Though I would love to know how you recorded the tracks, sounds like a POD (kudos if it is, Line6 rulz!) I would be very impressed if you got that sound using mic's, it's not an easy task to get crushing guitar tracks with mics. I have thousands of dollars in mics just to get crushing guitar sounds, and I still blend in a couple tracks of my POD pro to fatten them up lol. 
(though for my 7-string friends, use a Sennheiser MD-421 up close on a bottom speaker, an LDC a few feet in front of the 4x12 "don't forget to time align!", and a small diaphragm mic on a top speaker close up, if you want crushing 7-string sounds with mics) In my experience a Shure SM57 is worthless on a 7-string, they roll-off around 80-90hz and depending on the tuning we're anywhere between 50-75hz on our low B string. The math just isn't there, and after trying to record with a 57 the sound isn't there either. I even tried it through an API pre-amp and it still sucks! lol. I will state that, your mic selection may differ depending on the cabinets you use, and what volume you record at, but that is the best set-up I have found at this point for my rig.


----------



## Ryan (Mar 9, 2007)

I use a samsonn studio condenser when i attempt to mic lol
I actually haven't given it a fair shot though.. One of these days, im gonna sit down and master that dark art. But yah the PU comparison was made with a PODxt with some pretty neutral settings (b/c the POD is know for making everything sound the same).. But even if you can hear that much of a difference, then you know with a more responsive tube amp, it'll be exaggerated. ;D

And welcome to the forums


----------



## g3rmanium (Mar 9, 2007)

Any way to hear only the guitar signals without the drum track?


----------



## Ryan (Mar 9, 2007)

Well, you could use your imagination...


----------



## g3rmanium (Mar 9, 2007)

Ryan said:


> Well, you could use your imagination...

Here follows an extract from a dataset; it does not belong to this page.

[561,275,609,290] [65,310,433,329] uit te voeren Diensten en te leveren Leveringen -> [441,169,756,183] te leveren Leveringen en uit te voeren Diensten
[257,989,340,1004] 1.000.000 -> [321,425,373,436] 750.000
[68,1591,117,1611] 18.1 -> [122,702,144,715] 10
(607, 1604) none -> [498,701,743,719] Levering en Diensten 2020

Well, you could use your audio editor...


----------



## Jongpil Yun (Mar 25, 2007)

I think the Evo7 takes the cake over the Blaze7 by a narrow margin.

Anyways, throw an Air Norton7 and Tone Zone7 in there and it'd be like the ultimate resource.


----------



## Ryan (Mar 25, 2007)

Im thinking about making another one with a mic'd amp instead of the PODxt soon.


----------



## Michael (Mar 25, 2007)

That'd be pretty cool man.


----------



## AngelVivaldi (Mar 26, 2007)

Maybe I'm a novice and I should come back to this in a few years when I've learned a thing or two....

But I barely hear a difference in any! lol. The overall tone is killer though- my god. *What ampage are you using to get such a fugging massive tone?!* I'm jealous  haha

I actually had an Evo7 and a Blaze, (Neck) installed in my 7 String (RIP) about 6 months ago. The Blaze didn't sound so bad, but the Evo7 made my RG sound 100% like a strat. Totally twangy.... it sincerely hurt my soul. Sounded nothing like the version that's listed about. I had to get my old stocks put back in there. For me- stocks sound just fine.

Sold those pickups on ebay as a matter of fact.


----------



## Ryan (Mar 26, 2007)

I think you'd probably be able to hear a bigger difference if i mic'd the amp instead of using a PODxt. I'm working on making a new one. Im also gonna incorporate more riffage styles and some clean tones. And a lot of the times, the way a pickup "feels" or handles your particular style makes that difference too.


----------



## Groff (Jul 11, 2007)

None of these samples work for me.

I'm really eager to hear the diffrences. I can't decide between an Evo 7 and a Blaze 7


----------



## Ryan (Jul 11, 2007)

TheMissing said:


> None of these samples work for me.
> 
> I'm really eager to hear the diffrences. I can't decide between an Evo 7 and a Blaze 7



I'm making new clips with a mic'd amp instead of the PODxt. The old samples are no longer being hosted ;D


----------



## g3rmanium (Jul 11, 2007)

Ryan said:


> I'm making new clips with a mic'd amp instead of the PODxt. The old samples are no longer being hosted ;D



If you need some space to host them on, let me know.


----------



## Groff (Jul 12, 2007)

Can't wait to hear them!


----------



## Haunted Cereal (Jan 18, 2008)

haha i was wondering why they weren't working. eagerly looking forward to the samples.


----------



## Ryan (Jan 18, 2008)

This will be postponed until i get my hands on some BKP's.


----------



## loktide (Jan 18, 2008)

nice....

(loktide subscribes to thread)


----------



## FireaL (Jan 19, 2008)

Damn, please get them up as soon as you can man!


----------



## Varjo (Mar 7, 2008)

C'mon baby make it happen... yeeeaah...


----------



## FortePenance (Mar 8, 2008)

^that's what she said.

and my sentiments exactly.


----------



## PanzerJag (Feb 20, 2009)

im beggin for it, dude ^^
would be really helpful for me


----------



## Masadar (Feb 21, 2009)

I aswell cannot wait but i can if i have to.


----------



## Ryan (Feb 22, 2009)

Guys, i don't have half of those guitars anymore.  Sorry!


----------



## Wookieslayer (Apr 29, 2009)

Yeah I would love to hear new clips! Especially since i didn't hear the first ones.. :0


----------



## Soubi7string (May 24, 2010)

AngelVivaldi said:


> the Evo7 made my RG sound 100% like a strat. Totally twangy.... it sincerely hurt my soul. Sounded nothing like the version that's listed about. I had to get my old stocks put back in there. For me- stocks sound just fine.
> 
> Sold those pickups on ebay as a matter of fact.



you wired it wrong then
I did the same damn thing but whiddlywaa helped me out


----------



## astm (Aug 13, 2010)

Hi! can somebody upload those clips again? I would really love to hear the comparison

thanks!


----------